The metal plate 305 and the metal bushes 333 (connected to ground by means of the rigid terminal 240g) act as an electromagnetic shield for each resilient terminal 250. Any electromagnetic interference, even at very high operating frequencies, can therefore be reduced. This result is obtained with a structure which in any case ensures optimum insulation from the thermal chamber (by means of the plates 310, 315) .

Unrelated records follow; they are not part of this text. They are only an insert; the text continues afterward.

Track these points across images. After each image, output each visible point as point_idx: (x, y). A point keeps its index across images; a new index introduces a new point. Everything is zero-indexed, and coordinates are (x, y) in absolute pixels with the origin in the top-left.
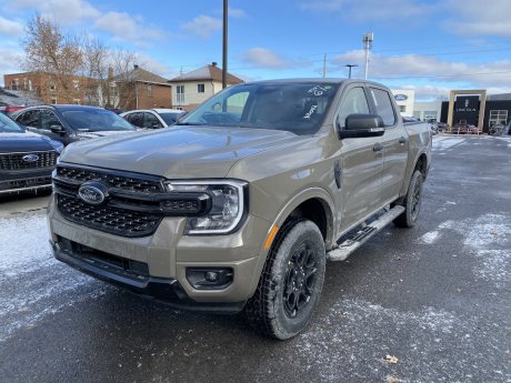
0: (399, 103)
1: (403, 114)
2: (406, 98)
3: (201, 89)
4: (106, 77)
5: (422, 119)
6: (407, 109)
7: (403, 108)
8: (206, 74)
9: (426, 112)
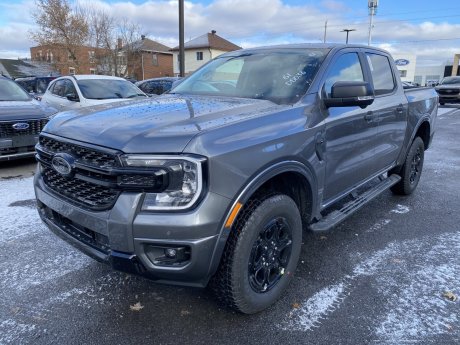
0: (400, 68)
1: (403, 79)
2: (407, 62)
3: (200, 57)
4: (113, 47)
5: (423, 84)
6: (408, 74)
7: (403, 73)
8: (205, 42)
9: (428, 77)
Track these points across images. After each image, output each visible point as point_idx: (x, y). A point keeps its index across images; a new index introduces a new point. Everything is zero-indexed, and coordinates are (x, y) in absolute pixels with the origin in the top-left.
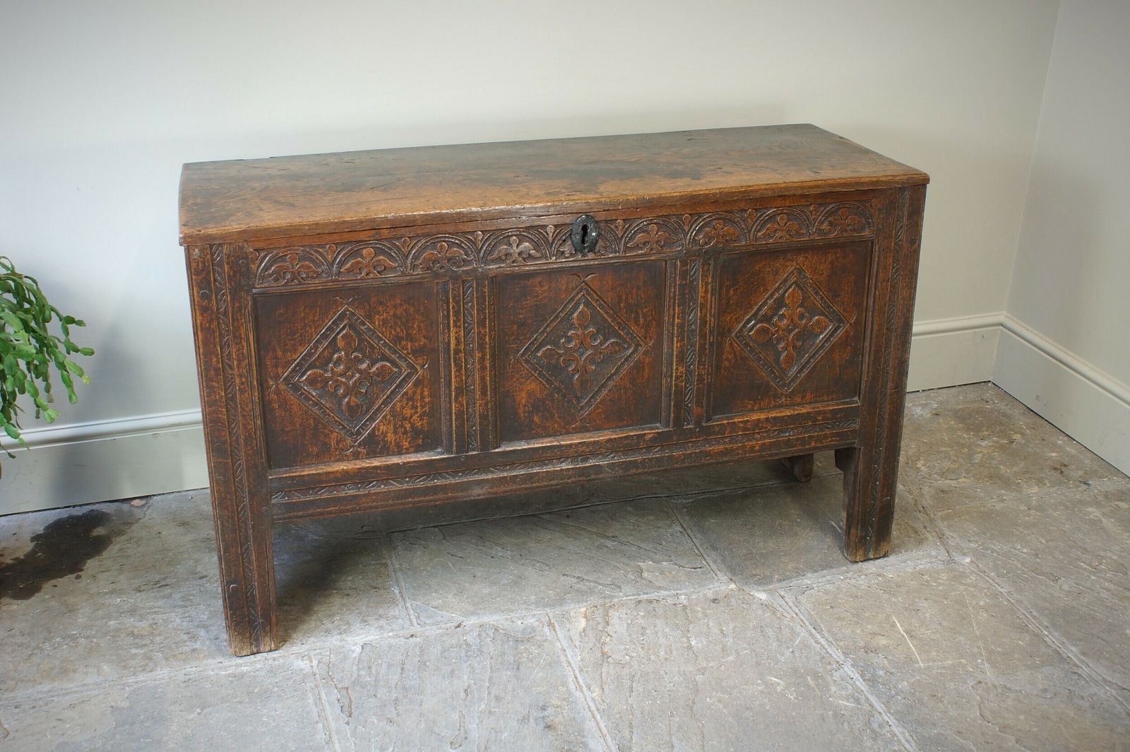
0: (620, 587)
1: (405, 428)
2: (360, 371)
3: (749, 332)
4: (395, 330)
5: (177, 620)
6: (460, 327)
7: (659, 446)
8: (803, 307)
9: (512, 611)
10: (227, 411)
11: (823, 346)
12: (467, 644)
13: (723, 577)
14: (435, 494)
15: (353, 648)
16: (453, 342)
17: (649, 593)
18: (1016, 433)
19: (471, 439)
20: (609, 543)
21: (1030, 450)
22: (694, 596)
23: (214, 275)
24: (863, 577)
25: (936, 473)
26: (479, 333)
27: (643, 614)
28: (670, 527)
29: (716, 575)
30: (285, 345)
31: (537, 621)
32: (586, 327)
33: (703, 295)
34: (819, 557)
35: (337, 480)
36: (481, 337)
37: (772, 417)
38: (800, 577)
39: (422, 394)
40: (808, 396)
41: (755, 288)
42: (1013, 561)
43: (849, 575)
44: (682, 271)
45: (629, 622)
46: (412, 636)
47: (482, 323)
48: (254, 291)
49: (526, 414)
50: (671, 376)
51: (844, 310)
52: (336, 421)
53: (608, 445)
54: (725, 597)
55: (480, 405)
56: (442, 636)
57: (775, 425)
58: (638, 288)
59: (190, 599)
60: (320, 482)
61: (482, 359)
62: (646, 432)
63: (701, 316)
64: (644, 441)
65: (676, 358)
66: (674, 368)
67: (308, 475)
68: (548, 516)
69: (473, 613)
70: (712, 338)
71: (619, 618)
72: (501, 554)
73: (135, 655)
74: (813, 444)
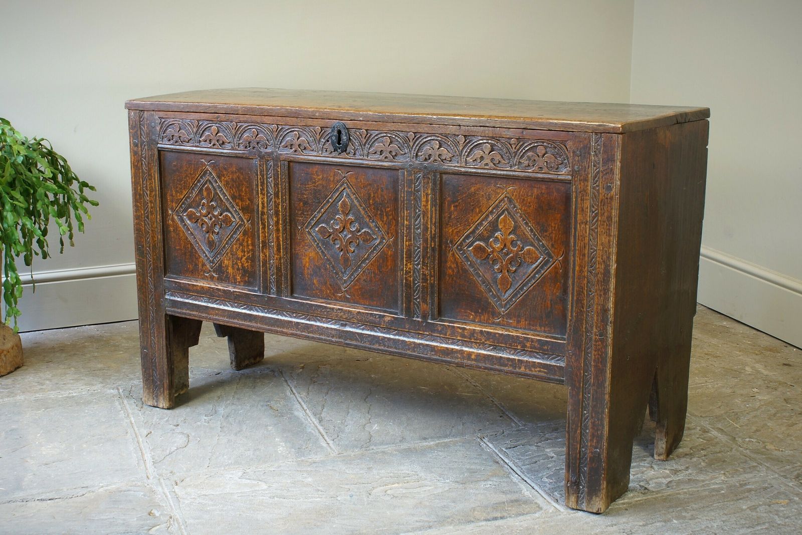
1: (238, 266)
2: (214, 216)
3: (468, 247)
4: (232, 190)
6: (264, 195)
7: (396, 330)
8: (515, 234)
10: (145, 225)
11: (534, 277)
14: (250, 321)
16: (260, 205)
19: (272, 285)
23: (140, 131)
26: (275, 202)
30: (177, 187)
32: (347, 214)
33: (425, 204)
35: (197, 291)
36: (277, 206)
37: (485, 331)
39: (247, 242)
40: (523, 322)
41: (472, 208)
44: (408, 180)
47: (276, 195)
48: (159, 145)
49: (309, 276)
50: (403, 270)
51: (552, 245)
52: (202, 250)
53: (358, 317)
55: (277, 259)
57: (488, 339)
58: (382, 191)
60: (188, 290)
61: (277, 222)
62: (385, 314)
63: (423, 223)
64: (384, 321)
65: (406, 254)
66: (405, 263)
67: (183, 283)
70: (433, 244)
74: (523, 369)
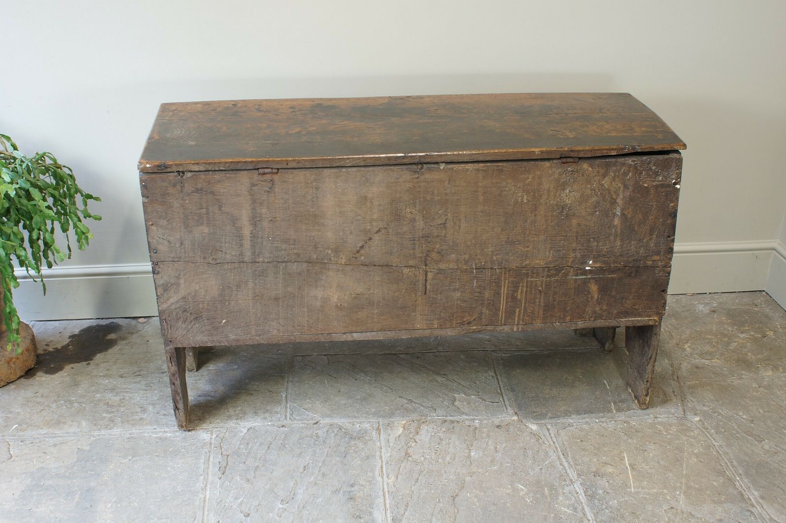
0: (436, 410)
5: (138, 398)
9: (355, 417)
12: (317, 436)
13: (510, 410)
15: (242, 430)
17: (455, 416)
18: (770, 330)
20: (439, 379)
21: (777, 343)
22: (485, 422)
24: (613, 422)
25: (696, 354)
27: (445, 430)
28: (486, 372)
29: (506, 409)
31: (371, 426)
34: (585, 404)
38: (567, 417)
42: (733, 423)
43: (603, 420)
45: (433, 434)
46: (283, 426)
54: (507, 425)
56: (303, 429)
59: (151, 386)
68: (404, 356)
69: (329, 416)
71: (427, 431)
72: (362, 378)
73: (104, 418)
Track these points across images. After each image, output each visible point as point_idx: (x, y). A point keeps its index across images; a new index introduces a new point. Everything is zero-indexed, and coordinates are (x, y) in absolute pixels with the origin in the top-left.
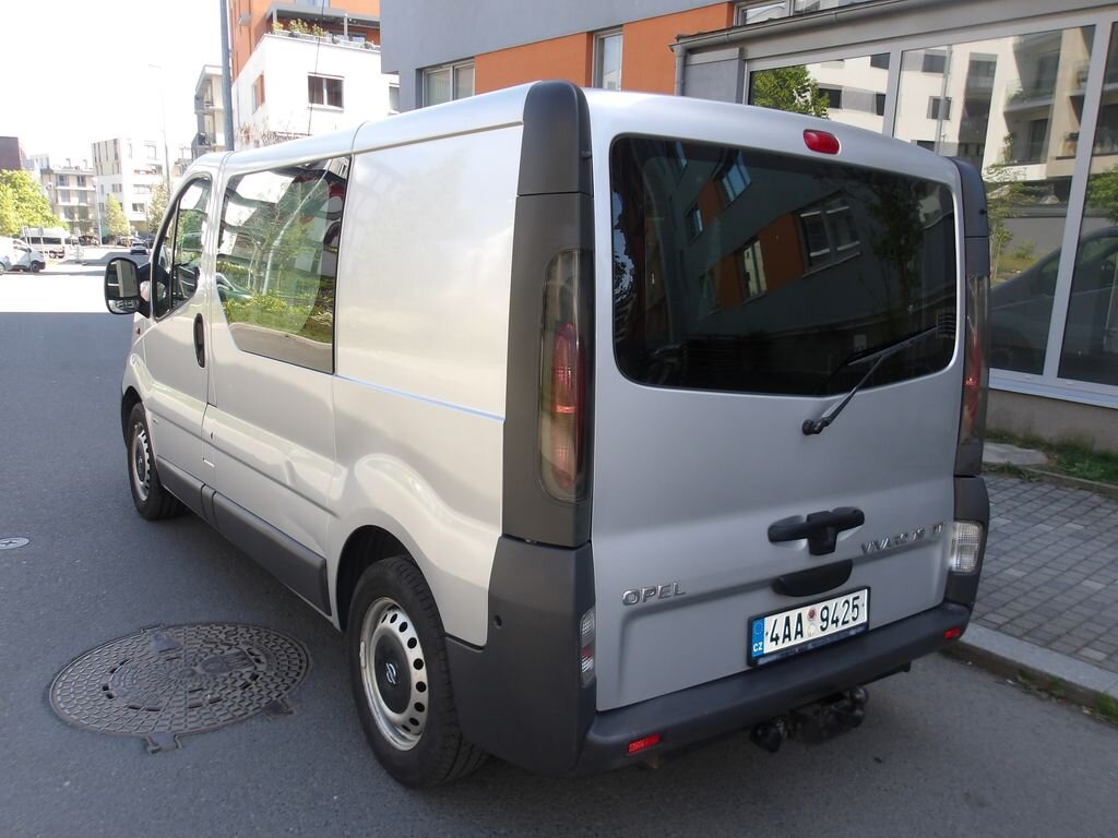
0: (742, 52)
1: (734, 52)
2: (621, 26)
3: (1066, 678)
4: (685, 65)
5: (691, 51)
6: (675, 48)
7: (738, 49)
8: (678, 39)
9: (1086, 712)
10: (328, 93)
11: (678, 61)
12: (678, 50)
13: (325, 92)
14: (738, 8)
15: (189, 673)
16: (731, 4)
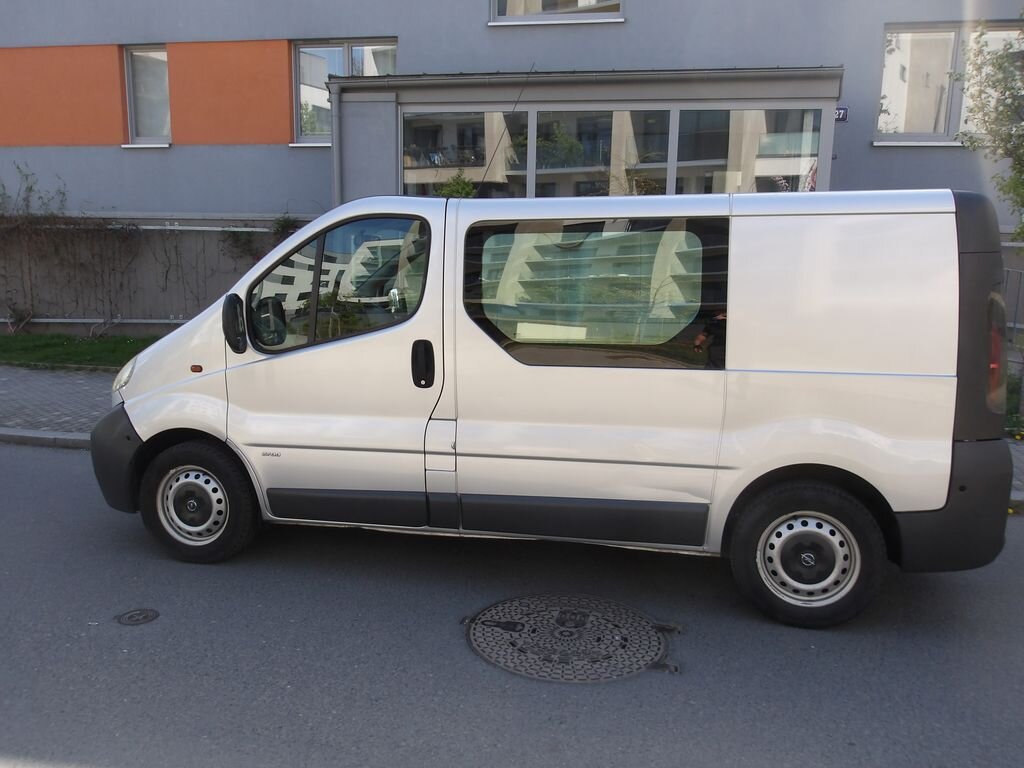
0: (397, 96)
1: (391, 96)
2: (163, 44)
5: (344, 90)
14: (295, 45)
15: (568, 633)
16: (290, 41)
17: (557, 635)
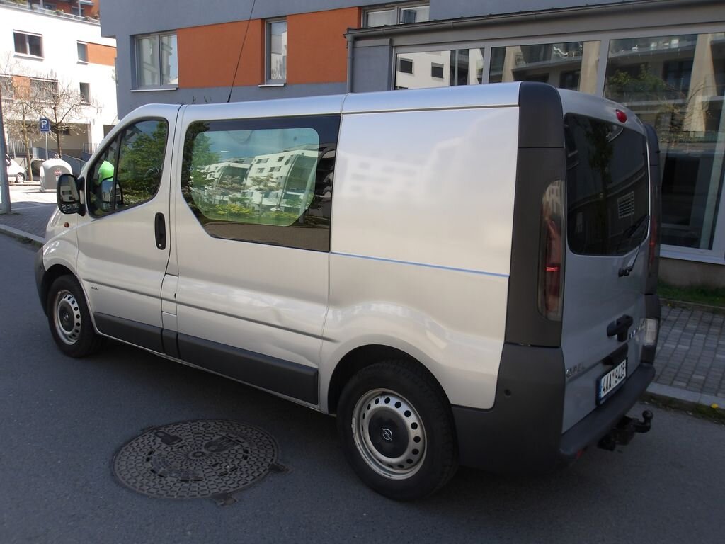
0: (391, 41)
1: (386, 41)
2: (285, 16)
3: (677, 397)
4: (354, 47)
5: (356, 39)
6: (347, 36)
7: (389, 40)
8: (348, 30)
9: (691, 414)
10: (30, 46)
11: (349, 44)
12: (349, 37)
13: (28, 45)
14: (364, 11)
15: (201, 454)
16: (360, 8)
17: (191, 458)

Analogous considerations apply where the resilient terminals and the rigid terminals are produced from different materials, the spring is replaced by other equivalent resilient elements, the metal bushes do not extend through the entire thickness of the insulating plates, the metal plate and the metal bushes are replaced by corresponding elements produced from another conductive material, the metal plate and the metal bushes are connected to earth in a different manner (optionally independently of one another) , only the metal plate or only the metal bushes is/are provided, there is a different number of lag screws, the support element and the base are in snap-connection with one another, or more generally other equivalent means of releasable connection
are provided, and so on. The test apparatus of the present invention in any case also lends itself to being produced with resilient terminals having a different structure (for example, having telescopic pins) , with the resilient terminals connected to the rigid terminals in another manner, without the metal plate and the metal bushes (where low frequencies are used) , and so on.
Naturally, in order to satisfy contingent and specific requirements, an expert in the art may apply to the apparatus described above for performing electrical and environmental tests on electronic semiconductor devices many modifications and variations, all of which, however, are included within the scope of protection of the invention as defined by the following claims.